Menurut Presiden, kenaikan harga Pertalite akan memberikan pengaruh besar terhadap hajat hidup orang banyak. Oleh karena itu, ia meminta jajarannya untuk berhati-hati terhadap dampak yang akan timbul dari kenaikan harga Pertalite.
“Ini menyangkut hajat hidup orang banyak, jadi semuanya harus diputuskan secara hati-hati, dikalkulasi dampaknya, jangan sampai dampaknya menurunkan daya beli rakyat, menurunkan konsumsi rumah tangga,” tutur Presiden.
Baca Juga: Pengamat UI Harapkan Kenaikan BBM Bersubsidi Tak Lebih dari 5%
Selain daya beli dan konsumsi masyarakat, Presiden juga mengingatkan jajarannya terhadap kenaikan inflasi dan penurunan pertumbuhan ekonomi nasional sebagai dampak yang akan timbul dari kenaikan harga Pertalite.
“Kemudian juga nanti yang harus dihitung juga menaikkan inflasi yang tinggi, kemudian bisa menurunkan pertumbuhan ekonomi,” ucapnya.
Dampak kenaikan harga Pertalite
Mengutip Kontan.co.id, Direktur Center of Economics and Law Studies (Celios) Bhima Yudhistira sepakat dengan pernyataan Jokowi. Dia mengatakan, kenaikan harga bahan bakar minyak (BBM) jenis subsidi terutama pertalite harus benar-benar dicermati dengan baik oleh pemerintah.
"Apa kondisi masyarakat miskin saat ini siap hadapi kenaikan harga BBM, setelah inflasi bahan pangan (volatile food) hampir sentuh 11% secara tahunan per Juli 2022," ujar Bhima kepada Kontan.co.id, Selasa (23/8).
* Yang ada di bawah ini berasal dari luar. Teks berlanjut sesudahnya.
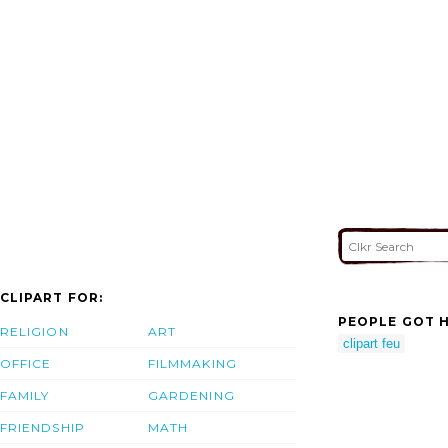
CLIPART FOR:
PEOPLE GOT H
RELIGION
ART
clipart feu
OFFICE
FILMMAKING
FAMILY
GARDENING
FRIENDSHIP
MATH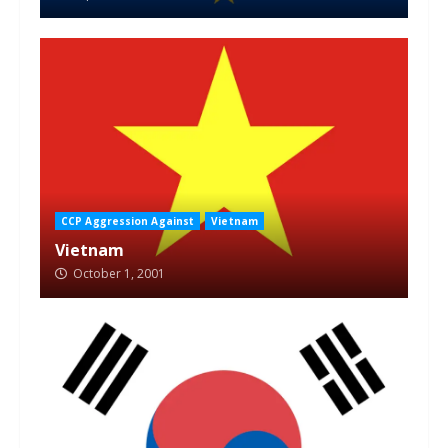
CCP Aggression Against
Vietnam
Vietnam
October 1, 2001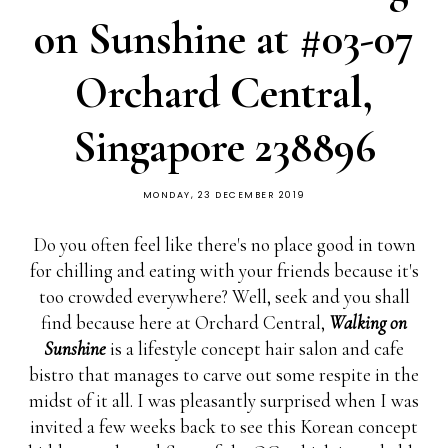
on Sunshine at #03-07
Orchard Central,
Singapore 238896
MONDAY, 23 DECEMBER 2019
Do you often feel like there's no place good in town
for chilling and eating with your friends because it's
too crowded everywhere? Well, seek and you shall
find because here at Orchard Central,
Walking on
Sunshine
is a lifestyle concept hair salon and cafe
bistro that manages to carve out some respite in the
midst of it all. I was pleasantly surprised when I was
invited a few weeks back to see this Korean concept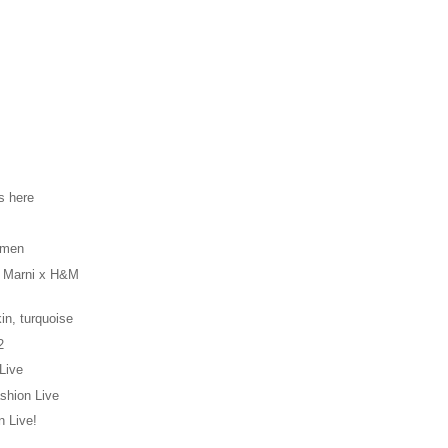
s here
s
 men
e Marni x H&M
in, turquoise
2
Live
shion Live
 Live!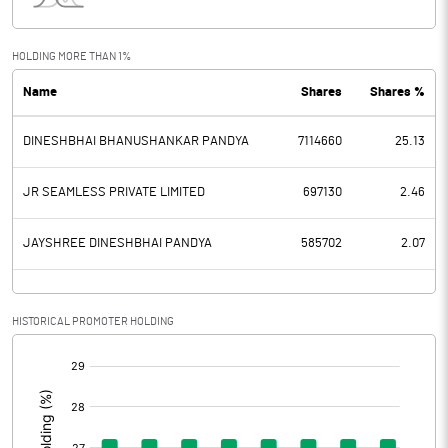
Interest
2.77
Exceptional Items
HOLDING MORE THAN 1%
Name
Shares
Shares %
PBDT
6.94
DINESHBHAI BHANUSHANKAR PANDYA
7114660
25.13
Depreciation
1.13
Profit Before Tax
5.81
JR SEAMLESS PRIVATE LIMITED
697130
2.46
Tax
2.21
JAYSHREE DINESHBHAI PANDYA
585702
2.07
Provisions and contingencies
HISTORICAL PROMOTER HOLDING
Profit After Tax
3.60
[/]
:
Extraordinary Items
Prior Period Expenses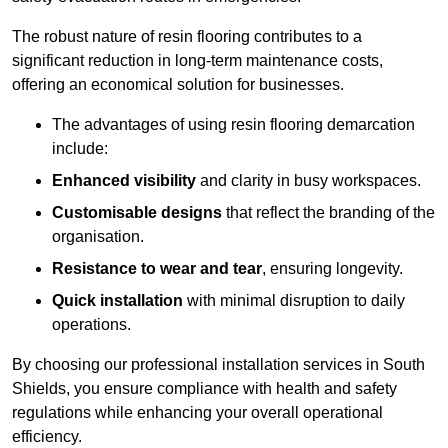
The robust nature of resin flooring contributes to a
significant reduction in long-term maintenance costs,
offering an economical solution for businesses.
The advantages of using resin flooring demarcation
include:
Enhanced visibility
and clarity in busy workspaces.
Customisable designs
that reflect the branding of the
organisation.
Resistance to wear and tear
, ensuring longevity.
Quick installation
with minimal disruption to daily
operations.
By choosing our professional installation services in South
Shields, you ensure compliance with health and safety
regulations while enhancing your overall operational
efficiency.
Ia menyebut, masyarakat kelas menengah rentan juga akan terdampak dari kenaikan harga BBM tersebut.
Menurutnya, mungkin sebelumnya masyarakat kelas menengah rentan akan kuat membeli pertamax, tetapi sekarang mereka migrasi ke pertalite.
Baca Juga: Harga BBM Tidak Naik, Sri Mulyani: Anggaran Subsidi Bengkak Hingga Rp 700 Triliun
Dan jika apabila harga pertalite juga ikut naik maka kelas menengah juga akan mengorbankan belanja lain.
"Yang tadinya bisa belanja baju, mau beli rumah lewat KPR, hingga sisihkan uang untuk memulai usaha baru akhirnya tergerus untuk beli bensin," katanya.
Sehingga imbasnya, Bhima menyebut, permintaan industri manufaktur bisa terpukul dan pada akhirnya penyerapan tenaga kerja bisa terganggu. Alhasil target-target pemulihan ekonomi pemerintah bisa buyar.
Selain itu, jika inflasi menembus angka yang terlalu tinggi dan serapan tenaga kerja terganggu, Indonesia bisa menyusul negara lain yang bisa masuk fase stagflasi. Imbasnya, tiga hingga lima tahun pemulihan ekonomi bisa terganggu akibat daya beli masyarakat yang juga bisa menurun tajam.